Para estabelecer um diálogo esclarecedor com a sociedade, sensibilizando formadores de opinião, setor público, educadores, fornecedores e consumidores de produtos impressos, a Two Sides prevê ações variadas. A primeira delas é a publicação e divulgação do bookComunicação Impressa e Papel – Mitos e Fatos, conteúdo de embasamento científico que prova a sustentabilidade da cadeia. Em maio, será a vez de o site da campanha entrar no ar. Também estão disponíveis anúncios variados para diferentes públicos. “À medida que a campanha avança, haverá a tropicalização das peças”, diz Mortara. Outra frente de ação será o combate pontual de mensagens e iniciativas, públicas e privadas, que erroneamente associem a impressão à falta de sustentabilidade.

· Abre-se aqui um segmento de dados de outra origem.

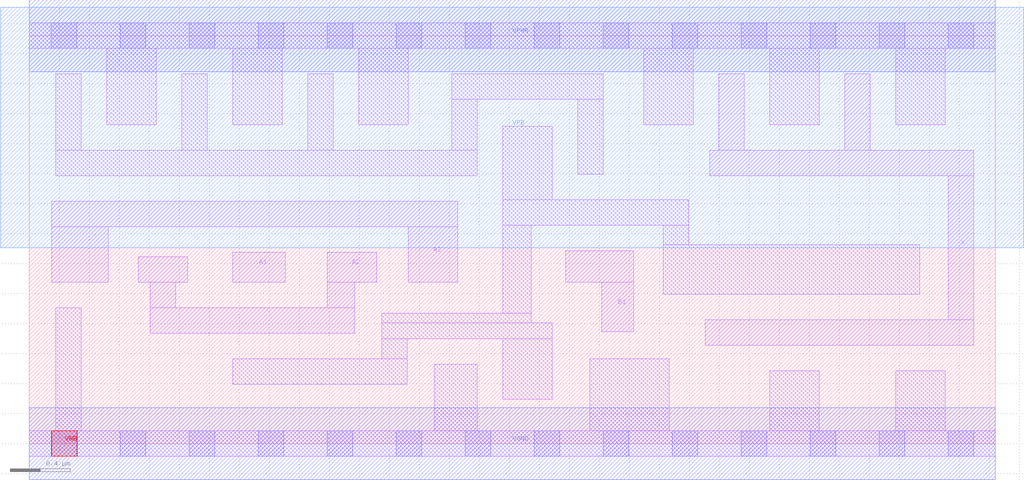
<source format=lef>
# Copyright 2020 The SkyWater PDK Authors
#
# Licensed under the Apache License, Version 2.0 (the "License");
# you may not use this file except in compliance with the License.
# You may obtain a copy of the License at
#
#     https://www.apache.org/licenses/LICENSE-2.0
#
# Unless required by applicable law or agreed to in writing, software
# distributed under the License is distributed on an "AS IS" BASIS,
# WITHOUT WARRANTIES OR CONDITIONS OF ANY KIND, either express or implied.
# See the License for the specific language governing permissions and
# limitations under the License.
#
# SPDX-License-Identifier: Apache-2.0

VERSION 5.7 ;
  NOWIREEXTENSIONATPIN ON ;
  DIVIDERCHAR "/" ;
  BUSBITCHARS "[]" ;
MACRO sky130_fd_sc_hd__a31o_4
  CLASS CORE ;
  FOREIGN sky130_fd_sc_hd__a31o_4 ;
  ORIGIN  0.000000  0.000000 ;
  SIZE  6.440000 BY  2.720000 ;
  SYMMETRY X Y R90 ;
  SITE unithd ;
  PIN A1
    ANTENNAGATEAREA  0.495000 ;
    DIRECTION INPUT ;
    USE SIGNAL ;
    PORT
      LAYER li1 ;
        RECT 1.355000 1.075000 1.705000 1.275000 ;
    END
  END A1
  PIN A2
    ANTENNAGATEAREA  0.495000 ;
    DIRECTION INPUT ;
    USE SIGNAL ;
    PORT
      LAYER li1 ;
        RECT 0.725000 1.075000 1.055000 1.245000 ;
        RECT 0.805000 0.735000 2.170000 0.905000 ;
        RECT 0.805000 0.905000 0.975000 1.075000 ;
        RECT 1.985000 0.905000 2.170000 1.075000 ;
        RECT 1.985000 1.075000 2.315000 1.275000 ;
    END
  END A2
  PIN A3
    ANTENNAGATEAREA  0.495000 ;
    DIRECTION INPUT ;
    USE SIGNAL ;
    PORT
      LAYER li1 ;
        RECT 0.150000 1.075000 0.525000 1.445000 ;
        RECT 0.150000 1.445000 2.855000 1.615000 ;
        RECT 2.525000 1.075000 2.855000 1.445000 ;
    END
  END A3
  PIN B1
    ANTENNAGATEAREA  0.495000 ;
    DIRECTION INPUT ;
    USE SIGNAL ;
    PORT
      LAYER li1 ;
        RECT 3.575000 1.075000 4.030000 1.285000 ;
        RECT 3.815000 0.745000 4.030000 1.075000 ;
    END
  END B1
  PIN X
    ANTENNADIFFAREA  0.891000 ;
    DIRECTION OUTPUT ;
    USE SIGNAL ;
    PORT
      LAYER li1 ;
        RECT 4.505000 0.655000 6.295000 0.825000 ;
        RECT 4.535000 1.785000 6.295000 1.955000 ;
        RECT 4.595000 1.955000 4.765000 2.465000 ;
        RECT 5.435000 1.955000 5.605000 2.465000 ;
        RECT 6.125000 0.825000 6.295000 1.785000 ;
    END
  END X
  PIN VGND
    DIRECTION INOUT ;
    SHAPE ABUTMENT ;
    USE GROUND ;
    PORT
      LAYER met1 ;
        RECT 0.000000 -0.240000 6.440000 0.240000 ;
    END
  END VGND
  PIN VNB
    DIRECTION INOUT ;
    USE GROUND ;
    PORT
      LAYER pwell ;
        RECT 0.150000 -0.085000 0.320000 0.085000 ;
    END
  END VNB
  PIN VPB
    DIRECTION INOUT ;
    USE POWER ;
    PORT
      LAYER nwell ;
        RECT -0.190000 1.305000 6.630000 2.910000 ;
    END
  END VPB
  PIN VPWR
    DIRECTION INOUT ;
    SHAPE ABUTMENT ;
    USE POWER ;
    PORT
      LAYER met1 ;
        RECT 0.000000 2.480000 6.440000 2.960000 ;
    END
  END VPWR
  OBS
    LAYER li1 ;
      RECT 0.000000 -0.085000 6.440000 0.085000 ;
      RECT 0.000000  2.635000 6.440000 2.805000 ;
      RECT 0.175000  0.085000 0.345000 0.905000 ;
      RECT 0.175000  1.785000 2.985000 1.955000 ;
      RECT 0.175000  1.955000 0.345000 2.465000 ;
      RECT 0.515000  2.125000 0.845000 2.635000 ;
      RECT 1.015000  1.955000 1.185000 2.465000 ;
      RECT 1.355000  0.395000 2.520000 0.565000 ;
      RECT 1.355000  2.125000 1.685000 2.635000 ;
      RECT 1.855000  1.955000 2.025000 2.465000 ;
      RECT 2.195000  2.125000 2.525000 2.635000 ;
      RECT 2.350000  0.565000 2.520000 0.700000 ;
      RECT 2.350000  0.700000 3.485000 0.805000 ;
      RECT 2.350000  0.805000 3.345000 0.870000 ;
      RECT 2.700000  0.085000 2.985000 0.530000 ;
      RECT 2.815000  1.955000 2.985000 2.295000 ;
      RECT 2.815000  2.295000 3.825000 2.465000 ;
      RECT 3.155000  0.295000 3.485000 0.700000 ;
      RECT 3.155000  0.870000 3.345000 1.455000 ;
      RECT 3.155000  1.455000 4.395000 1.625000 ;
      RECT 3.155000  1.625000 3.485000 2.115000 ;
      RECT 3.655000  1.795000 3.825000 2.295000 ;
      RECT 3.735000  0.085000 4.265000 0.565000 ;
      RECT 4.095000  2.125000 4.425000 2.635000 ;
      RECT 4.225000  0.995000 5.935000 1.325000 ;
      RECT 4.225000  1.325000 4.395000 1.455000 ;
      RECT 4.935000  0.085000 5.265000 0.485000 ;
      RECT 4.935000  2.125000 5.265000 2.635000 ;
      RECT 5.775000  0.085000 6.105000 0.485000 ;
      RECT 5.775000  2.125000 6.105000 2.635000 ;
    LAYER mcon ;
      RECT 0.145000 -0.085000 0.315000 0.085000 ;
      RECT 0.145000  2.635000 0.315000 2.805000 ;
      RECT 0.605000 -0.085000 0.775000 0.085000 ;
      RECT 0.605000  2.635000 0.775000 2.805000 ;
      RECT 1.065000 -0.085000 1.235000 0.085000 ;
      RECT 1.065000  2.635000 1.235000 2.805000 ;
      RECT 1.525000 -0.085000 1.695000 0.085000 ;
      RECT 1.525000  2.635000 1.695000 2.805000 ;
      RECT 1.985000 -0.085000 2.155000 0.085000 ;
      RECT 1.985000  2.635000 2.155000 2.805000 ;
      RECT 2.445000 -0.085000 2.615000 0.085000 ;
      RECT 2.445000  2.635000 2.615000 2.805000 ;
      RECT 2.905000 -0.085000 3.075000 0.085000 ;
      RECT 2.905000  2.635000 3.075000 2.805000 ;
      RECT 3.365000 -0.085000 3.535000 0.085000 ;
      RECT 3.365000  2.635000 3.535000 2.805000 ;
      RECT 3.825000 -0.085000 3.995000 0.085000 ;
      RECT 3.825000  2.635000 3.995000 2.805000 ;
      RECT 4.285000 -0.085000 4.455000 0.085000 ;
      RECT 4.285000  2.635000 4.455000 2.805000 ;
      RECT 4.745000 -0.085000 4.915000 0.085000 ;
      RECT 4.745000  2.635000 4.915000 2.805000 ;
      RECT 5.205000 -0.085000 5.375000 0.085000 ;
      RECT 5.205000  2.635000 5.375000 2.805000 ;
      RECT 5.665000 -0.085000 5.835000 0.085000 ;
      RECT 5.665000  2.635000 5.835000 2.805000 ;
      RECT 6.125000 -0.085000 6.295000 0.085000 ;
      RECT 6.125000  2.635000 6.295000 2.805000 ;
  END
END sky130_fd_sc_hd__a31o_4
END LIBRARY

</source>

“A ANJ considera muito oportuna e acertada essa campanha. A mídia impressa é produzida de forma sustentável e veicula as informações que, segundo todas as pesquisas, são as de maior credibilidade. Os jornais hoje são multiplataforma, mas o impresso segue sendo a plataforma mais nobre”, declara Christiano Nygaard, membro do Conselho de Administração da ANJ e diretor de Mercado Leitor e Operações do jornal O Estado de São Paulo.

Pluralidade favorece a informação

Parece estranho uma campanha de valorização da comunicação impressa com site e peças para veiculação em rádio e TV? “Precisamos mostrar de forma mais clara para as pessoas a ideia de que o eletrônico não chegou para canibalizar o impresso. Ele é uma maneira complementar de as pessoas se informarem”, explica Fernando Costa, primeiro vice-presidente da Associação Nacional de Editores de Revistas (ANER) e diretor de Assinaturas da Editora Abril. Também Mortara considera que antagonizar as diferentes mídias cria uma falsa contradição, que  deve ser combatida. “A difusão do conhecimento e da informação se favorece da pluralidade. Quanto mais culta e educada uma população, tanto maior o acesso e o consumo que ela faz de internet, jornais, revistas e livros, sem que uns excluam os outros”, defende o presidente da ABIGRAF.

É o que comprova a Pesquisa Brasileira de Mídia 2014, divulgada em fevereiro pela Secretaria de Comunicação Social da Presidência da República, que constatou que o consumo de jornais, revistas e internet – os três! – aumenta conforme o nível de renda e de escolaridade do brasileiro. “A Two Sides reforça a percepção de que a mídia impressa é e continuará sendo atraente, prática e sustentável, além de imbativelmente confiável”, finaliza Mortara.